The water is an emerald green, and tan leaves float on the flat surface.
“Divers did a search over by the beach, but they didn’t find anything,” the father of the girl explains in a flat voice. “And they did an extensive search down by the dam, in the drainage culverts. They thought maybe her body would be in there.”
We keep walking and the day feels as heavy as a summer storm. Out in the lake a mom paddles a kayak with two children, each of them wearing brightly-colored life vests. They laugh and splash each other with their paddles. We keep walking, dead leaves crunching underfoot.
“This is where they found her,” the mother says quietly, and the three of us stand there, and for a little while no one says anything. Sometimes you just have to stand in one place and not move. Sometimes being still is the way you deal with life, the way you consider the past.
“I haven’t been back here since it all happened,” the father says, and there is a hint of surprise in his voice, like the ripples a fish makes when it rises to the surface. It’s as if he’s only just now realizing it.
“Me neither,” the mother says. “Oh, but wait, I did come back here once.” And we hold those nearly twenty years since it happened in our hands, and we think about what has happened in twenty years, and those years, they seem like nothing. Like air.
Then we stand in silence again, and the black clouds drift towards us and the eastern sky is neon blue. It has no idea a storm is on the way. We, too, pretend not to see the darkness coming.
But we cannot stay on the pier forever.
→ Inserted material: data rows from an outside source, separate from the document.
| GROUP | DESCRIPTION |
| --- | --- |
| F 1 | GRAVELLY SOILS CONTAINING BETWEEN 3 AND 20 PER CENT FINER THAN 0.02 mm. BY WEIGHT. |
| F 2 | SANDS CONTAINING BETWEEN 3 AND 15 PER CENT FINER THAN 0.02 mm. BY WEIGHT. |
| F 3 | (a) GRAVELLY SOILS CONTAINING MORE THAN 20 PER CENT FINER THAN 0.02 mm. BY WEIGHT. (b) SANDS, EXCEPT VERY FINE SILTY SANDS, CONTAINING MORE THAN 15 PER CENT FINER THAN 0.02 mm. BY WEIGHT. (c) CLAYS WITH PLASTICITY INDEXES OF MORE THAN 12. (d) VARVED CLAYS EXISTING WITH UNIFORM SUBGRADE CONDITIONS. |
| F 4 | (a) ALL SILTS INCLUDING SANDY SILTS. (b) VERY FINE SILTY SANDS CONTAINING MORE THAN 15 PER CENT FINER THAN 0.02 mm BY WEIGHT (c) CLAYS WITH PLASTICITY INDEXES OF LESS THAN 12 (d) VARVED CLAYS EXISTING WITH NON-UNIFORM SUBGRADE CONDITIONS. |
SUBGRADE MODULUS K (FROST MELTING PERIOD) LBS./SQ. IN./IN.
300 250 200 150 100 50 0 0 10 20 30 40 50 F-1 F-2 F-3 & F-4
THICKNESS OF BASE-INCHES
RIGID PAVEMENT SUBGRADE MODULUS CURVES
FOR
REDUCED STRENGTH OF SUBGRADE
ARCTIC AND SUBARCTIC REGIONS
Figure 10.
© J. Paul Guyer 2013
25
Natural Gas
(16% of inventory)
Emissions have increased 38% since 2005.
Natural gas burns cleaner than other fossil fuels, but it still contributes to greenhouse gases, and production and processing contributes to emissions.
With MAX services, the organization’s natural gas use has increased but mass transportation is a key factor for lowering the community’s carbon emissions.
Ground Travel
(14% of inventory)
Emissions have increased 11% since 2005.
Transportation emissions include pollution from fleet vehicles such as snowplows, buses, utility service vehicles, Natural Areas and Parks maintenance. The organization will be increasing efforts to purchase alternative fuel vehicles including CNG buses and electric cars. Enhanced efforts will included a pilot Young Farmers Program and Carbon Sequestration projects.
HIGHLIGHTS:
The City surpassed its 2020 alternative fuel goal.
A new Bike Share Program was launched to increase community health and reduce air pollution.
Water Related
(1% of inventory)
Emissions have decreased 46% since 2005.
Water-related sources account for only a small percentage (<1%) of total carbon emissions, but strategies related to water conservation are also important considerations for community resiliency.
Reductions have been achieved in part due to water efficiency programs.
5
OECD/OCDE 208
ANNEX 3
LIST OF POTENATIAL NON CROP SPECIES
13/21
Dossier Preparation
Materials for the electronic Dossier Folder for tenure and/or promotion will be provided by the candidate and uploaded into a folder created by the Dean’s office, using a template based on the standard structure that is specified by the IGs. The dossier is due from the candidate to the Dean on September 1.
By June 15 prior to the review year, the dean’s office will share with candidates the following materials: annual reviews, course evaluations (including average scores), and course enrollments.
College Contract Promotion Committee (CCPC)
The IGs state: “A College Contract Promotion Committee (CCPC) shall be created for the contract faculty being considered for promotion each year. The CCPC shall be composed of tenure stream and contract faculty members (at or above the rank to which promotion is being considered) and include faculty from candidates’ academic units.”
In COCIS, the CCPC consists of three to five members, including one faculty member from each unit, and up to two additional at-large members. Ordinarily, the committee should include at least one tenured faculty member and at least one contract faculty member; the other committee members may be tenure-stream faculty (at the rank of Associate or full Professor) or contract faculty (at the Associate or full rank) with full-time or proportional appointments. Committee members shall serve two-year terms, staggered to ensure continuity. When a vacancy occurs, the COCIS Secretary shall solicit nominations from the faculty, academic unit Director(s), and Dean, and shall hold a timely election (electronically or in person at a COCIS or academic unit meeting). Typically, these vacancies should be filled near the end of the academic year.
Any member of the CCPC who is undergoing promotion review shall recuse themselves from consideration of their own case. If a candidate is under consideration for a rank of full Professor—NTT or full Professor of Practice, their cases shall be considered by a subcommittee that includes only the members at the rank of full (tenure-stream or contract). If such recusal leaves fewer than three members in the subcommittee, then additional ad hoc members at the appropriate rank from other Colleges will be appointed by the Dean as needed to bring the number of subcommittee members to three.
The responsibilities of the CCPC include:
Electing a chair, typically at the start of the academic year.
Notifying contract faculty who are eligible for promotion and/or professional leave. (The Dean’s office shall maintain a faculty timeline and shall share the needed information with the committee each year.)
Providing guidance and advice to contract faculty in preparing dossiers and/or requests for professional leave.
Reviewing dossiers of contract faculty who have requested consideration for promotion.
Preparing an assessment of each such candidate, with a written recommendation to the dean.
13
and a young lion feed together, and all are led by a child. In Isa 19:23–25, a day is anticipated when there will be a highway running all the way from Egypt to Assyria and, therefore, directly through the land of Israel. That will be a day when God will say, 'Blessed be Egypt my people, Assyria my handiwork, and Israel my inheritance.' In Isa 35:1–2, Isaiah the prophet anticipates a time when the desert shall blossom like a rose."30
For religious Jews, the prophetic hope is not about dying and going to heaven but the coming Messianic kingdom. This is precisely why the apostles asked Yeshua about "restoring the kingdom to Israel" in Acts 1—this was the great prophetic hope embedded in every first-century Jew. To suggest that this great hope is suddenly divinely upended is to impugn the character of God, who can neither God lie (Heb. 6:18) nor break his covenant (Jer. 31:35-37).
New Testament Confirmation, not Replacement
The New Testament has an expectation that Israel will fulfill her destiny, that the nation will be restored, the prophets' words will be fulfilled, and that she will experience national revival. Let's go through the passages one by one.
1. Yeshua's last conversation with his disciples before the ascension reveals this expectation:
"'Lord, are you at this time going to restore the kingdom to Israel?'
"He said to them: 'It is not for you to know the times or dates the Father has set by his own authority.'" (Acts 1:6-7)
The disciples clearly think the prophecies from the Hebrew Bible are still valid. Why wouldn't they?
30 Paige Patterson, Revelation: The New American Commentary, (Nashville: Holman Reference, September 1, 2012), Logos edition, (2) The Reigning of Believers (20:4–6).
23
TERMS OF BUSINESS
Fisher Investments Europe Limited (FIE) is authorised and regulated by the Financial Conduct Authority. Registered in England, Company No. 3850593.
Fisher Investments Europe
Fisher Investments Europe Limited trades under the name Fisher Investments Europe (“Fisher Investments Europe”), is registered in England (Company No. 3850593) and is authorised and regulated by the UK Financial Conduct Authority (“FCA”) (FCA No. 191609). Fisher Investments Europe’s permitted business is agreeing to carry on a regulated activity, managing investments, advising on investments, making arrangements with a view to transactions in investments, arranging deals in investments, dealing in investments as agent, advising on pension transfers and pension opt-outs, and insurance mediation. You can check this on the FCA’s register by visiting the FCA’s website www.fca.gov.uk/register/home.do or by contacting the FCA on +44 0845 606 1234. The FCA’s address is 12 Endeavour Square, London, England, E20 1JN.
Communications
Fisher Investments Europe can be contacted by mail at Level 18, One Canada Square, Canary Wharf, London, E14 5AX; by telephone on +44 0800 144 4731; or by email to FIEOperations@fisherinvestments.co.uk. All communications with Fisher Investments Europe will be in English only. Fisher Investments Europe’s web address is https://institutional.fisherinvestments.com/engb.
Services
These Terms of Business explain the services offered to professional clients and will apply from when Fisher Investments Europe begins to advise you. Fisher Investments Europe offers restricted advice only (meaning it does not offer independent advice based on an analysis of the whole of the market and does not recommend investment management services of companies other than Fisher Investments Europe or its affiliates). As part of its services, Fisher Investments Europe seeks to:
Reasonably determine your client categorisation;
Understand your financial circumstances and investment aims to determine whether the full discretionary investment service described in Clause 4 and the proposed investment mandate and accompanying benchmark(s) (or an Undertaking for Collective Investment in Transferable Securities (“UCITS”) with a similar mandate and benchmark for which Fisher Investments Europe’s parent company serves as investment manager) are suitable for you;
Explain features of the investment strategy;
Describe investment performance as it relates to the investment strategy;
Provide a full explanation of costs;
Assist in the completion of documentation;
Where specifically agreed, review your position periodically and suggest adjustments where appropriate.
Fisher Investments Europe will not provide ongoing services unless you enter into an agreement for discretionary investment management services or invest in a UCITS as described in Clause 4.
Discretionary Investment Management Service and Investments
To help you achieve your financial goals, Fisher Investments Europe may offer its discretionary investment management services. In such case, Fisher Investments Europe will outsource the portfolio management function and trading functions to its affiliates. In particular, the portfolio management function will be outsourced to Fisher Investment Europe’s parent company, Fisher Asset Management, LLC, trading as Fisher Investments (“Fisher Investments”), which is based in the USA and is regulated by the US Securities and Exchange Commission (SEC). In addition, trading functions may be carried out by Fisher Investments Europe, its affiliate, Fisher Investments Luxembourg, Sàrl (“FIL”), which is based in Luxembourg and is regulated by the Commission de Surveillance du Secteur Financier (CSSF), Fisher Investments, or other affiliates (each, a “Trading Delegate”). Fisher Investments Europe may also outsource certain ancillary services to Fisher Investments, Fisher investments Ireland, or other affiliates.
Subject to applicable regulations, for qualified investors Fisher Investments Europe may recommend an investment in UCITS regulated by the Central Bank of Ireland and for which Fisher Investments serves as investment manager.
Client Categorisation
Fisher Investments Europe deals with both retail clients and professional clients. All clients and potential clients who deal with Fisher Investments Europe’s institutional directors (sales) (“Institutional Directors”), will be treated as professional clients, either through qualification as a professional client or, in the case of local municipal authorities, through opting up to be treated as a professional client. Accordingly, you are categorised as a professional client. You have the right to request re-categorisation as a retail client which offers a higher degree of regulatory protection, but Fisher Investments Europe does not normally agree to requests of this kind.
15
You can visit the past, but you can’t build a house there. So we walk back to where the past joins a trail on the bank and walk on the dirt, all the way back to the present. Poison ivy lines the path, and crumpled beer cans from where the teenagers hide among the trees at night. The lake has a long sandy beach and a wooden frame where people stack their kayaks and canoes. We get back into their car and drive away.
“How did it feel to be back there?” I ask the mother later, and she smiles, sort of chuckles to herself, then holds her hand up against her chest.
“I felt it,” she says. “I felt it right here, and that’s why I kept putting my hand up.” I hadn’t noticed. I had been too busy staring into the water, wishing it could tell us the story.
* * * * *
I drive the two and a half hours home and when I come inside I have this sudden urge to hug my children, so I track them down throughout the house, one at a time. Leo stares at me while I kiss his plump cheeks. Cade and Lucy are older now, so a normal hug will do. Sam and Abra, I wrestle them to the ground and Sam punches me and I hold his arms down and tickle him and Abra jumps on top of both of us and they scream and Sam nearly gives me a black eye at one point. Later I lay between the two of them and read them a story and sing their favorite songs: Great is Thy Faithfulness and There’s Just Something About That Name.
The rest of the evening we go about our normal lives and I think back to where I was that day, the conversations I had, and I remember something the father told me.
“I know things now that I wish I didn’t know, like how one of the first things a psychiatrist will tell you when your child is a threat to themselves is to remove all the sharps from the house. I didn’t even know what she was talking about when she first told us that. Sharps? And I know the method that divers use to search a lake in the middle of winter. I know the state of a body after it’s been in the water for nine months. It’s a whole list of things, the things I wish I didn’t know.”
I think back on his words while we go about our normal lives tonight, and I think to myself that normal lives are underrated.